Le ultime e, persino, volgari vicende di corruzione pubblica scoperte e denunciate inducono a una riflessione di fondo. Come è possibile che per anni un funzionario infedele (caso Anas) abbia potuto ricevere nel proprio ufficio aperto al pubblico i datori di tangente, senza suscitare il minimo sospetto nei colleghi e nei concorrenti alle gare? Come è possibile che centinaia di impiegati pubblici (caso Sanremo) abbiano potuto sfrontatamente esibirsi nello sport dell’assenteismo programmato, senza che un dirigente, un collega, un cittadino abbia protestato?

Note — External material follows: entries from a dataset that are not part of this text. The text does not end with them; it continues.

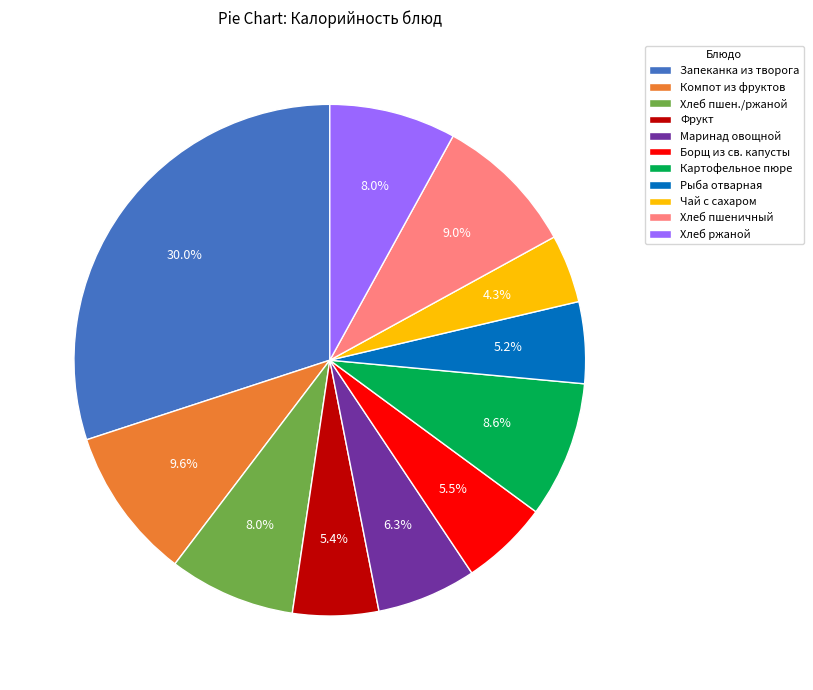

Which category has the smallest portion of the pie?

Чай с сахаром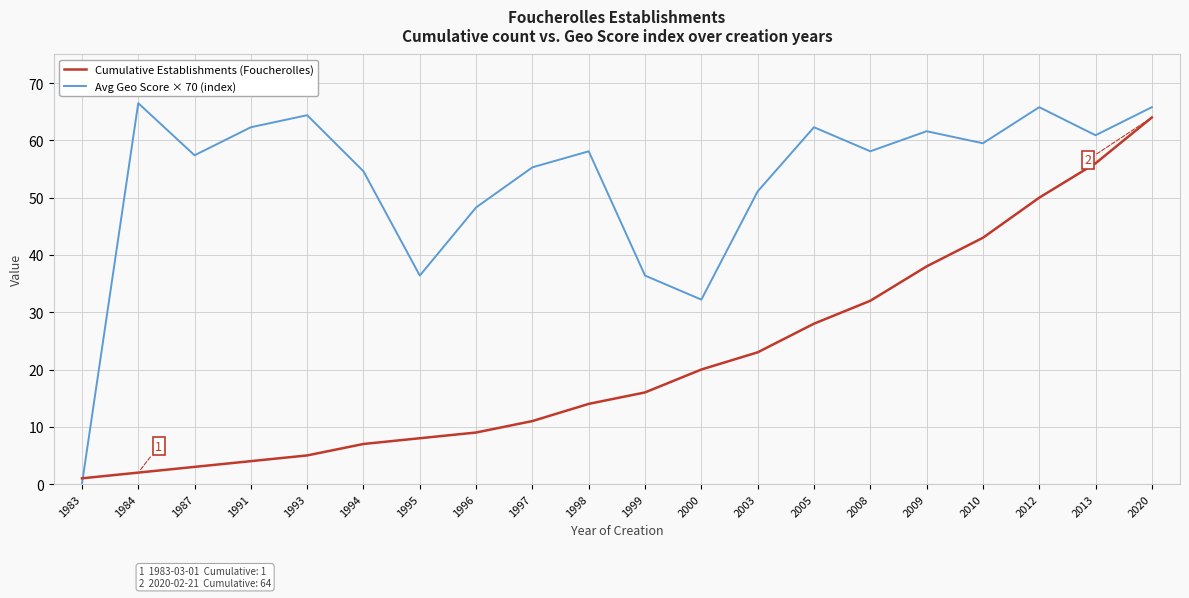

Is this an area chart (filled region under the line)?

No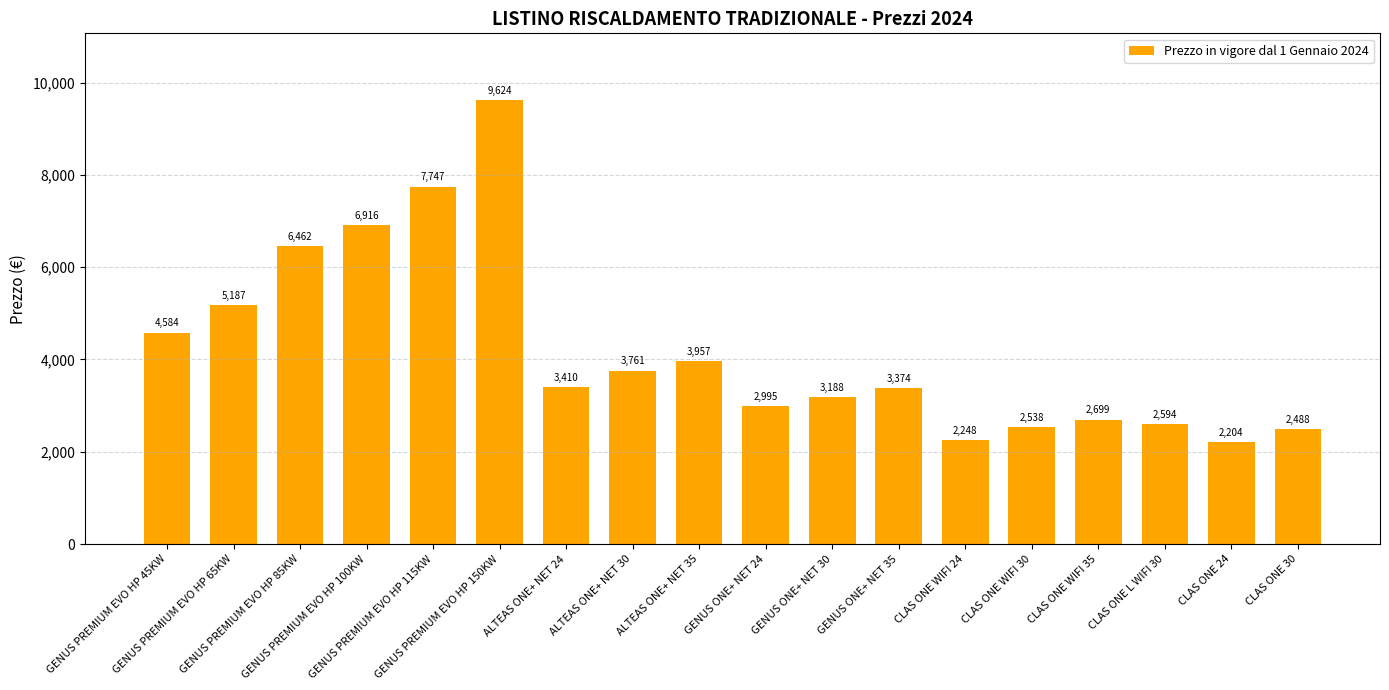

What is the minimum value shown in the chart?

2204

Le domande resteranno certamente inevase, ma ci inducono a dire che non si uscirà da questa spirale della corruzione diffusa se non attraverso un semplice esercizio del proprio diritto di cittadinanza. Più volte i nostri stessi vescovi hanno evocato le virtù e la generosità del “popolo degli onesti” che manda avanti con fatica questo Paese. Forse a quegli onesti ora tocca la responsabilità di alzare la voce, di chiedere e pretendere onestà, di segnalare e denunciare quanto vedono senza timore di ritorsione e di guai giudiziari.
Niente ghigliottine pubbliche, per carità, ma per quanto tempo gli onesti potranno subire la tassa occulta della corruzione?